WASHINGTON -- Right-hander Lucas Giolito, the Nationals' first-round pick in the 2012 First-Year Player Draft, has elbow soreness, according to general manager Mike Rizzo, and is being re-evaluated by Dr. Lewis Yocum in California.

Giolito's fastball has been clocked as high as 100 mph, and he has a power curveball, but he endured right elbow problems earlier this year, spraining his ulnar collateral ligament. Giolito would have been a higher pick if not for the injury. Giolito had been pitching for the Gulf Coast League Nationals.

"It's the same injury as he had prior to the Draft," Rizzo said. "We knew when we drafted him that this was an issue. We were comfortable with the fact that the worst-case scenario is Tommy John surgery, and we'll see if that's where we're headed. Going into this with our eyes wide open, we felt that this was a scenario and a possibility.

"If he needs surgery, we're going to give him the surgery. There's no sense in delaying it. We're in the process of getting a second opinion [about whether] he needs the surgery."

During the Rizzo era, the Nationals have had their share of pitchers -- Stephen Strasburg and Jordan Zimmermann to name two -- who have had Tommy John surgery and have come back to become successful pitchers.

"[The Nationals] are not worried.

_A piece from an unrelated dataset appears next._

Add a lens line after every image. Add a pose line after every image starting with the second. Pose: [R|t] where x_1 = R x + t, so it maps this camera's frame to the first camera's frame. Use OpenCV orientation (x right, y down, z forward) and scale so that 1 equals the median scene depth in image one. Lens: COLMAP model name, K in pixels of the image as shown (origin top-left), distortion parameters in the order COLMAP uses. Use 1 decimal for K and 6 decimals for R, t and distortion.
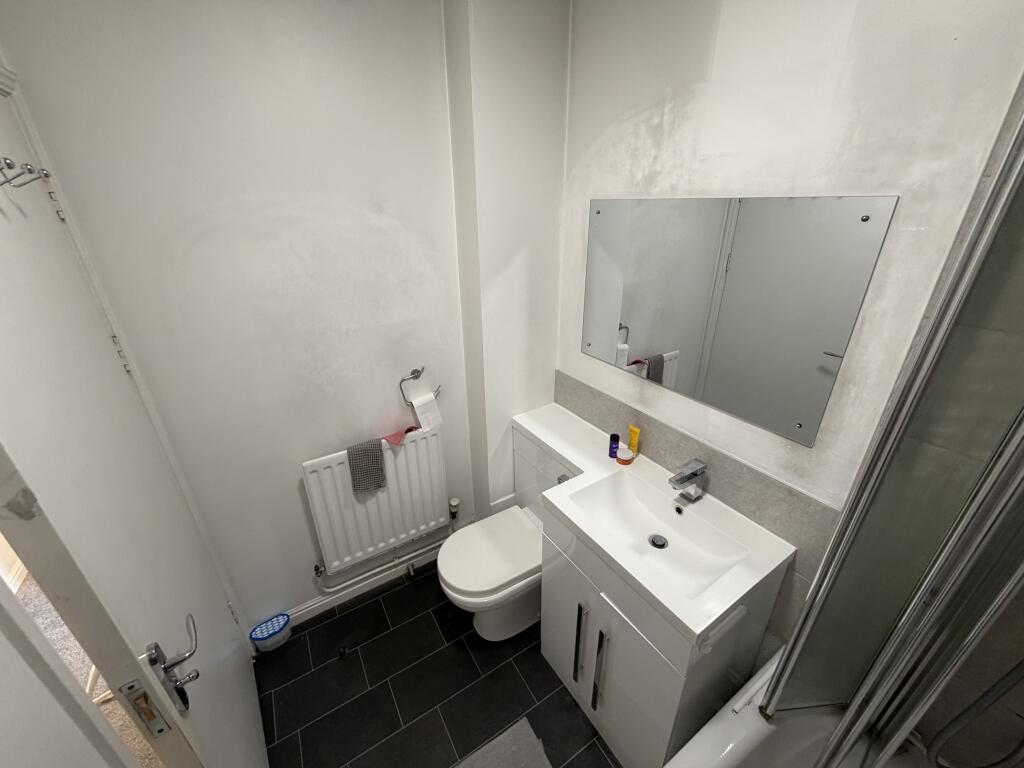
lens RADIAL K [[405.5, 0, 512.0], [0, 405.5, 384.0], [0, 0, 1]] dist [-0.001914, -0.000539]
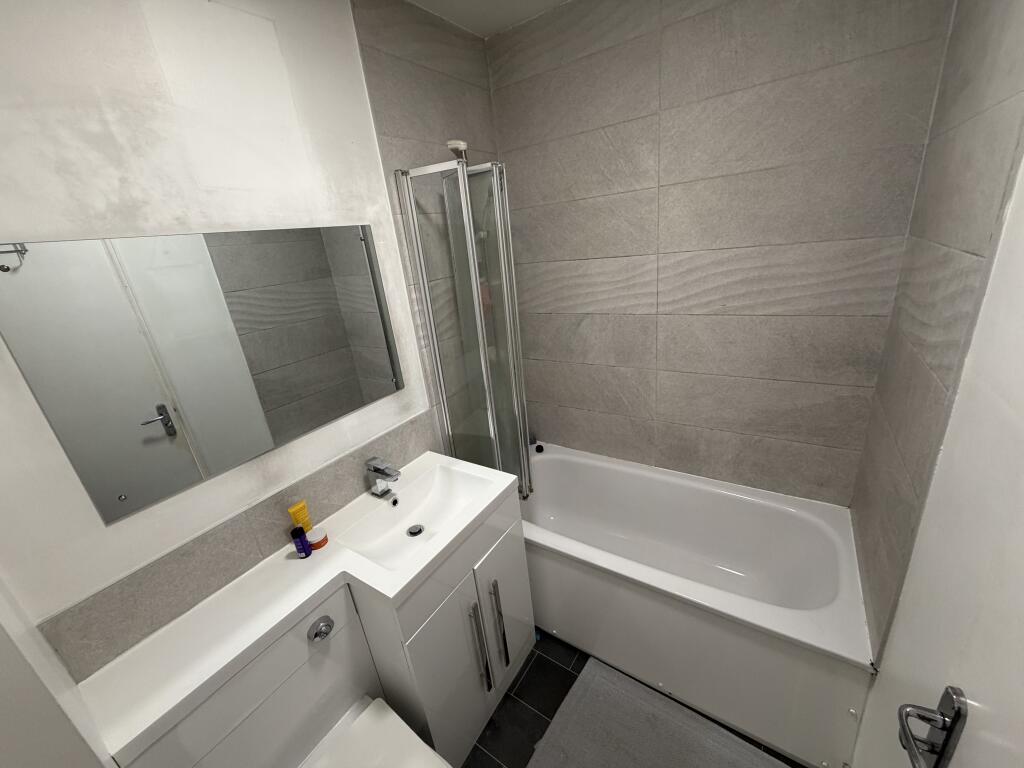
lens RADIAL K [[405.5, 0, 512.0], [0, 405.5, 384.0], [0, 0, 1]] dist [-0.001914, -0.000539]
pose [[-0.401002, -0.258019, 0.878990, -0.619449], [0.480798, 0.757459, 0.441689, -0.272075], [-0.779763, 0.599735, -0.179688, 0.800848]]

If [Giolito] had shoulder problems, then I would worry," said a person with knowledge of the situation.

Johnson: Better approach key to Nats' better hitting

WASHINGTON -- Entering Monday's action against the Braves, the Nationals were fifth in the National League with a .258 team batting average. That's a vast improvement from the previous two years, when they finished in the bottom five in this category.

What the difference this year? The team has a new philosophy about hitting compared to when Jim Riggleman was the manager. According to Johnson, there were too many hitters trying to hit the ball to the opposite field, and it made the players vulnerable on inside pitches. Johnson made it clear that hitting coach Rick Eckstein did not have this philosophy. Eckstein, who was not available for comment, was often overruled by the previous regime.

Like Johnson, Eckstein wanted the players to hit the ball where it is pitched, which they are doing. Players such as Ian Desmond and Jayson Werth have been consistent with the bat all year, while Danny Espinosa is having a great second half of the season, hitting .303 since the All-Star break entering Monday's action.

"To a man, we got a little too much concerned about hitting the ball the other way," Johnson said. "I think the regime before liked everybody to go the other way. We really couldn't handle fastballs [inside]. We didn't hit the ball where it was pitched. We have the talent to hit the ball where it was pitched, but we were a little defensive. ... We had the book on us. ... 'Pound them in with hard stuff,' and we weren't able to do much.

"Rick Eckstein has done a great job and got them to stay inside, hit the ball where it was pitched. They don't have to cheat to get to the fastball. Just become better hitters. We are not 100 percent where we need to be. We still have certain hitters who still have lapses going back. I call it a defensive swing, a longer swing, when we face a really good pitcher. Unless we are in that attack mode, we can be pitched to."

Worth noting

• Cesar Izturis passed through waivers and has elected to become a free agent. He played in five games for Washington and went 2-for-4 with four runs scored. He was claimed off waivers from the Brewers on Aug. 6. The Nationals had hoped Izturis would take some time off, sharpen his skills, and then they would have brought him back to the big leagues on Sept. 1.